Copy every line of the entries that has the string "التهديدات" in it.

◆ **Data records**
◇ ◇ ◇

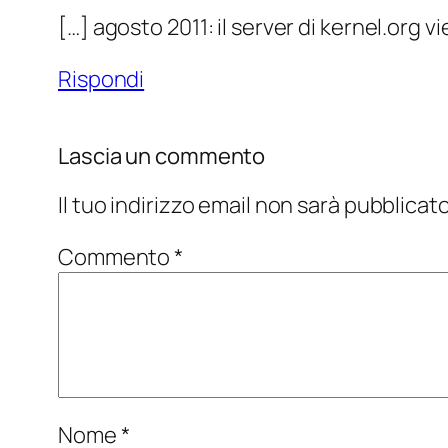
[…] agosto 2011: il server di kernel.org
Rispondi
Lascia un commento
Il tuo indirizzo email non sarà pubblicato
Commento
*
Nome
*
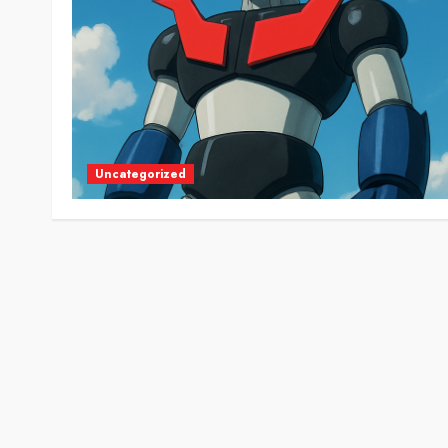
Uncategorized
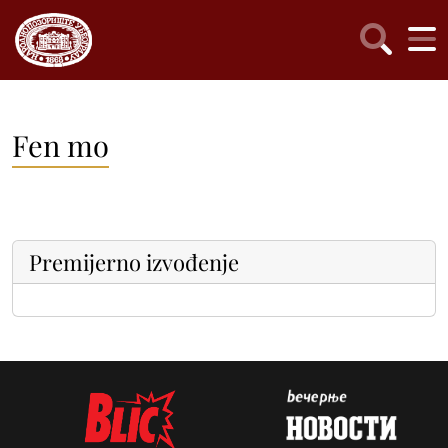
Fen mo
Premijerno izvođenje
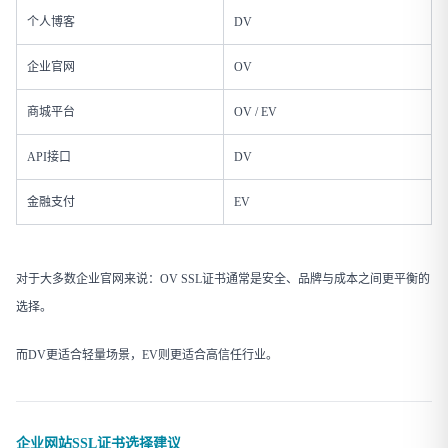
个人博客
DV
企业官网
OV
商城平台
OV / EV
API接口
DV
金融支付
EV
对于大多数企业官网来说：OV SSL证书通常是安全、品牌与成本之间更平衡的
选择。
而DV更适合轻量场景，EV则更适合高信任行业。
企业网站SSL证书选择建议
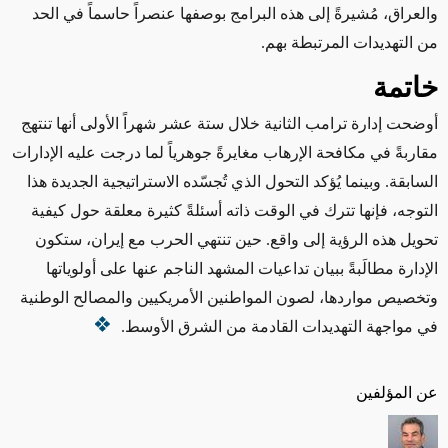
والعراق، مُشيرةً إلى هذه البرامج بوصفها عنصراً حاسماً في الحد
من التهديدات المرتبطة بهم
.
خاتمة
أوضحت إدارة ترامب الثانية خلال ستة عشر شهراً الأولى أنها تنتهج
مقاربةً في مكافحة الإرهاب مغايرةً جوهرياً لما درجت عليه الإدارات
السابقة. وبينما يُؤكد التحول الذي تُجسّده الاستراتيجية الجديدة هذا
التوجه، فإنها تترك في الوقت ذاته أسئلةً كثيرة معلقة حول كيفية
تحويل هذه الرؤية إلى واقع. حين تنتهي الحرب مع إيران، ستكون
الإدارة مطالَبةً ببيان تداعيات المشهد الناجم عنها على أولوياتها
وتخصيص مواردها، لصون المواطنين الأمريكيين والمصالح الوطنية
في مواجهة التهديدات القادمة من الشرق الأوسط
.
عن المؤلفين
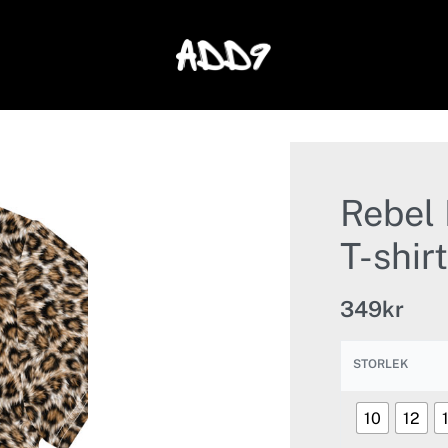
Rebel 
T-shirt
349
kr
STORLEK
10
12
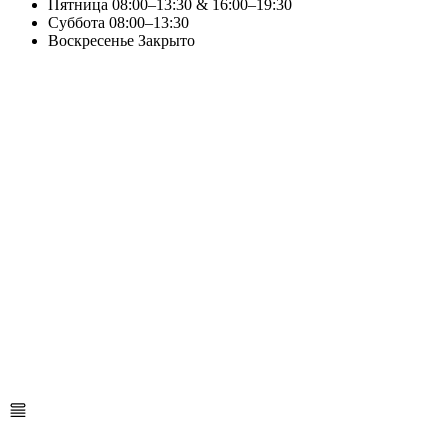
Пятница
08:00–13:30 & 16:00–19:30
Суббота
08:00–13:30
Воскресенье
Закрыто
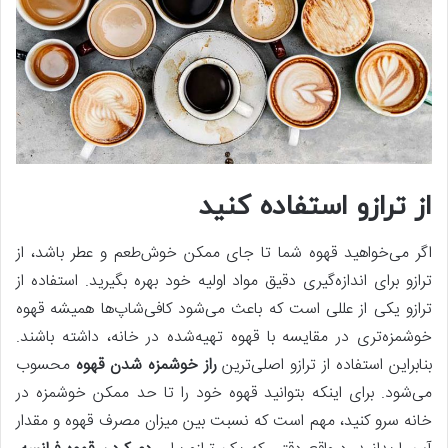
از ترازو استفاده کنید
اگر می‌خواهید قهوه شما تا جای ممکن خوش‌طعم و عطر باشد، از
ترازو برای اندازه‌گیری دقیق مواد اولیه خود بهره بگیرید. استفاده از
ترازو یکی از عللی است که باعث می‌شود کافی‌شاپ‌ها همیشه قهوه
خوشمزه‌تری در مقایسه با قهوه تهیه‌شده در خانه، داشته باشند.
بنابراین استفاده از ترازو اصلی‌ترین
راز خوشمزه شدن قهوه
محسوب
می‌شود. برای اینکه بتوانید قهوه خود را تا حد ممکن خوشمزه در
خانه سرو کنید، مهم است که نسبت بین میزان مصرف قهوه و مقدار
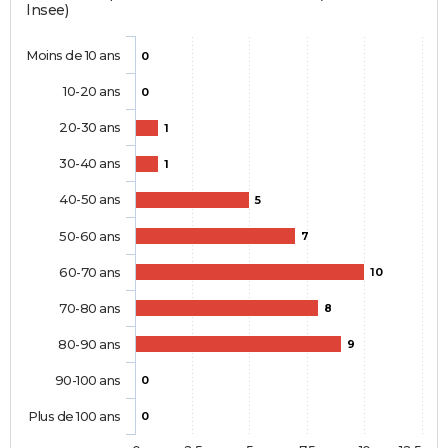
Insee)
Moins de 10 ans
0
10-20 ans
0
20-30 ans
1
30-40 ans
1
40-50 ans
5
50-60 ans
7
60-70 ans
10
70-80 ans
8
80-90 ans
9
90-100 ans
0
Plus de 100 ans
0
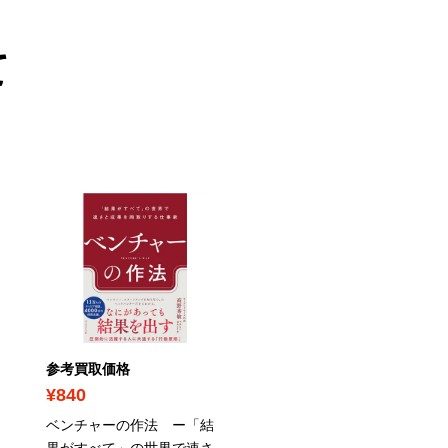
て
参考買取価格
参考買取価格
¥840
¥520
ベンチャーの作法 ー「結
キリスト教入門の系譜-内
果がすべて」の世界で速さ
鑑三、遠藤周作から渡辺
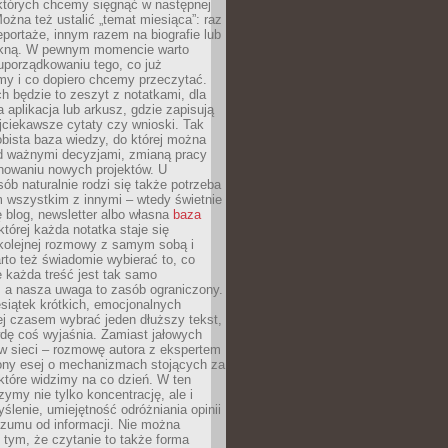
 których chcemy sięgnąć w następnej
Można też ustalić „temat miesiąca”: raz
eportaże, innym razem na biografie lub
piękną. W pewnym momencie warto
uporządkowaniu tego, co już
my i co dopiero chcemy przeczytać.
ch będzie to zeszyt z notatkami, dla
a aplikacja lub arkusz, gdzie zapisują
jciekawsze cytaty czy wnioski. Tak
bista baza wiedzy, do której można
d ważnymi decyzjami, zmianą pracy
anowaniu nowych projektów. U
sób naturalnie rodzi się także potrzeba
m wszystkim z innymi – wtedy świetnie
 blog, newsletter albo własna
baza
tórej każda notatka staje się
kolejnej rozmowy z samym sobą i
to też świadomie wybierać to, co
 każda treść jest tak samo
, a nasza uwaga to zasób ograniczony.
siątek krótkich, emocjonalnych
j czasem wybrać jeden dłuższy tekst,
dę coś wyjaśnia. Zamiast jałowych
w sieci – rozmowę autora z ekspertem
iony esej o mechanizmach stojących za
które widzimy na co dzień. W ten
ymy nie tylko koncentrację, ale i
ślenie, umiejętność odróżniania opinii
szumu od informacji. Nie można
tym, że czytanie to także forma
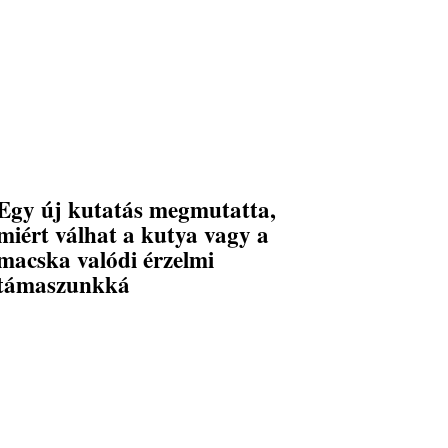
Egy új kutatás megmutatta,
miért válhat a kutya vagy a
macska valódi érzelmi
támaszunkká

◇ ◇ ◇

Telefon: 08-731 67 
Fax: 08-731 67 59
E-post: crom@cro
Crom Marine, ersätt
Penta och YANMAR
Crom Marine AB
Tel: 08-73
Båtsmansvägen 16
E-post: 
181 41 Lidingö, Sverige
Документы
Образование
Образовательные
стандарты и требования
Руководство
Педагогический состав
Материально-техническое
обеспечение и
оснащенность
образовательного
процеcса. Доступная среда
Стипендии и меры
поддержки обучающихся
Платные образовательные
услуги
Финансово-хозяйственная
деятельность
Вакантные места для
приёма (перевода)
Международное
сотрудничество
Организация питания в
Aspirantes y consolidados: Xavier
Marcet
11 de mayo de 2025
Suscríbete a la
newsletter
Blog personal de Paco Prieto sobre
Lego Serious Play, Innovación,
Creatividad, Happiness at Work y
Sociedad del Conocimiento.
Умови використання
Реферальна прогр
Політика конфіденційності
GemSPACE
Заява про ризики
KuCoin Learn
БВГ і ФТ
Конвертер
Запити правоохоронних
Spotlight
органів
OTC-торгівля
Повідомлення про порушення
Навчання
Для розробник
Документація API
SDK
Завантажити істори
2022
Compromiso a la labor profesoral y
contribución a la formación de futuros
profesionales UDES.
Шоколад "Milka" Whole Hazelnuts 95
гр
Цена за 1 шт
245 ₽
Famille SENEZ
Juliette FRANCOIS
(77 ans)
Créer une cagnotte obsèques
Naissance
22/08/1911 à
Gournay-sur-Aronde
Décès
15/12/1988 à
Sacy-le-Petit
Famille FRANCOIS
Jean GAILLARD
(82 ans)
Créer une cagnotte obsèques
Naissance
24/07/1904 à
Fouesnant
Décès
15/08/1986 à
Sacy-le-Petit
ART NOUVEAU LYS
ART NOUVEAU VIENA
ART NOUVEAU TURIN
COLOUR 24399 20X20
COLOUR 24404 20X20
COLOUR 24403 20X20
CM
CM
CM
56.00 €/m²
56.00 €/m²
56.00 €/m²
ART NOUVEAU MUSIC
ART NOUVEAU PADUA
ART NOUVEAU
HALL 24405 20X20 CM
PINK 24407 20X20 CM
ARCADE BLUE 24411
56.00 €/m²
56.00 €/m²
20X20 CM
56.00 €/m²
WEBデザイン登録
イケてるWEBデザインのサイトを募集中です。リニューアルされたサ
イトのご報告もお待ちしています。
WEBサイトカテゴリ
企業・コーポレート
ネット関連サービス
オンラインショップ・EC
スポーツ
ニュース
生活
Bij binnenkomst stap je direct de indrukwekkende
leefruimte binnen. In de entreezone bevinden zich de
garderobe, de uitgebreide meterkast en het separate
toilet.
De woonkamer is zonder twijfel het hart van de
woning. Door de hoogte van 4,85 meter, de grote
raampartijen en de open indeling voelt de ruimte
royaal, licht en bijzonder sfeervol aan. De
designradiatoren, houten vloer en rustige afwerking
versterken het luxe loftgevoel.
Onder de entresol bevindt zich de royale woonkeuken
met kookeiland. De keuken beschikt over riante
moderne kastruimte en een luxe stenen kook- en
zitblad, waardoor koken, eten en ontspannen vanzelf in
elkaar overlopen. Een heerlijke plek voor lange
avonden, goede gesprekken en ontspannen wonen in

◇ ◇ ◇

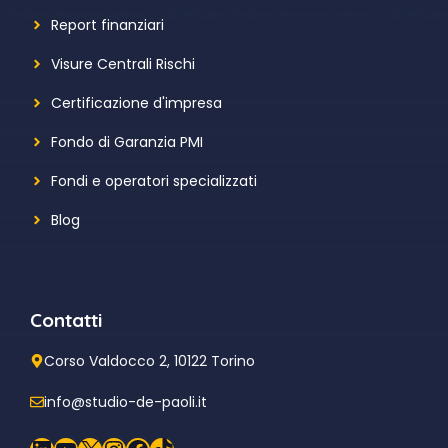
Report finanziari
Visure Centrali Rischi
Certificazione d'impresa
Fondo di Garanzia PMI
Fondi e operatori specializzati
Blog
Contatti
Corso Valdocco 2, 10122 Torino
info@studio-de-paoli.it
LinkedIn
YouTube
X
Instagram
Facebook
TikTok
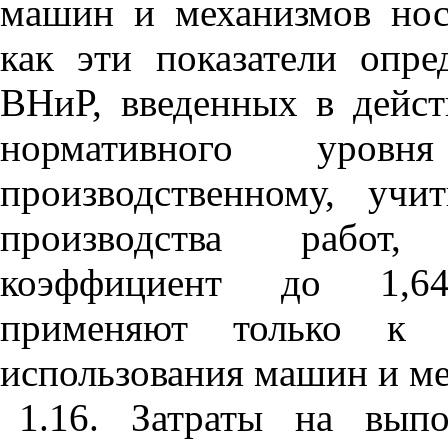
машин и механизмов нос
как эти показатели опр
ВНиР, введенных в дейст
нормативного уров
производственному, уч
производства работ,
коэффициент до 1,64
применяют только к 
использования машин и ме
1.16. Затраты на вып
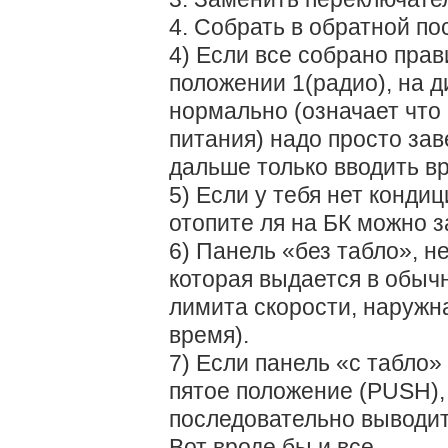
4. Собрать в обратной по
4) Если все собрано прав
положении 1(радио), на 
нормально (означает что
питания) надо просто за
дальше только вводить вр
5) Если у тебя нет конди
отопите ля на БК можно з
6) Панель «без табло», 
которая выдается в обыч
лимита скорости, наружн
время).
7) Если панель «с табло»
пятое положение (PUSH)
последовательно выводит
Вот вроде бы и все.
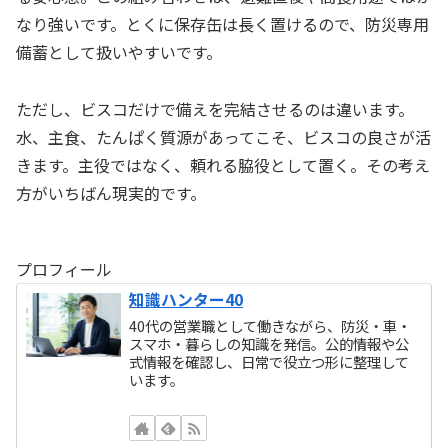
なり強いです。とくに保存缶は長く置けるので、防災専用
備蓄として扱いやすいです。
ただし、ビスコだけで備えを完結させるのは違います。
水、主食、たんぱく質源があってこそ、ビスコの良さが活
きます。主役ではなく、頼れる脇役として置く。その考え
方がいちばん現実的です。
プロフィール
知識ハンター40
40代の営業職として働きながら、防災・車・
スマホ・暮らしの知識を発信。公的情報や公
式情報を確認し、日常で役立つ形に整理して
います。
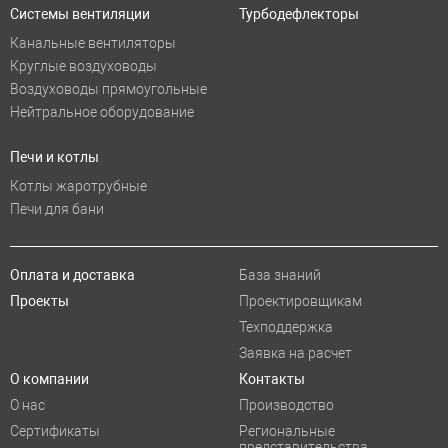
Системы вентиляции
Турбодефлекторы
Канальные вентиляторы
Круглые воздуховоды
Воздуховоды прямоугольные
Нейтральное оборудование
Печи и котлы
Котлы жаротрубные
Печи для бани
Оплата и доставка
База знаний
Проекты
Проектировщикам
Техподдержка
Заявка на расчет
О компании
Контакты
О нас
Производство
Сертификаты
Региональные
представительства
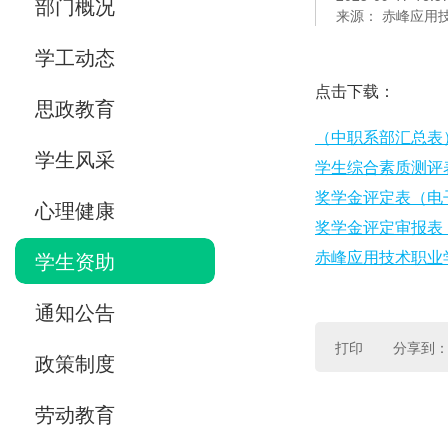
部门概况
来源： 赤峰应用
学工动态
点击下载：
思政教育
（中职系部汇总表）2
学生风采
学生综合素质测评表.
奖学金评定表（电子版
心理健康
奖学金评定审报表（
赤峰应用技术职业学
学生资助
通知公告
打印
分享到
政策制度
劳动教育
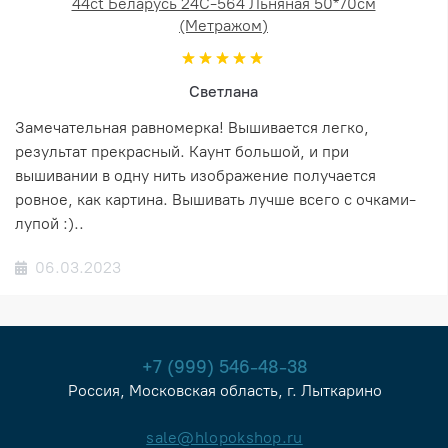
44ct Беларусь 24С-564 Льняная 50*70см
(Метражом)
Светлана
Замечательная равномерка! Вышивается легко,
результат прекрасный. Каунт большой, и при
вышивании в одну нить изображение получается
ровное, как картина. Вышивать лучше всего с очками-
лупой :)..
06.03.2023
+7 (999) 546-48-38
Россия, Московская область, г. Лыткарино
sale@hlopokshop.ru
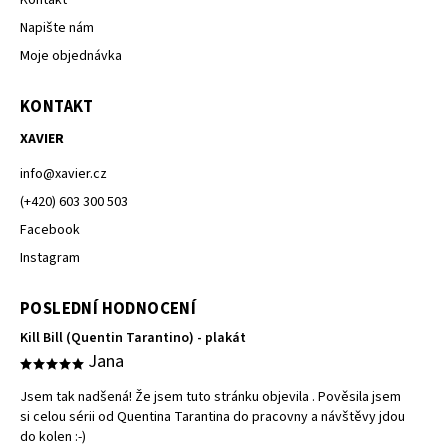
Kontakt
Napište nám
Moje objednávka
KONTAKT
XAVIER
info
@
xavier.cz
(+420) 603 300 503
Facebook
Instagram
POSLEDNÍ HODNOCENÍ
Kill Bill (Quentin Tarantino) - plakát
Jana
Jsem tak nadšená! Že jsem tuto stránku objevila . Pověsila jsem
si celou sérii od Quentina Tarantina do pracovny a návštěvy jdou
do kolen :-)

◇ ◇ ◇

◆ **Task response**
من التهديدات المرتبطة بهم
في مواجهة التهديدات القادمة من الشرق الأوسط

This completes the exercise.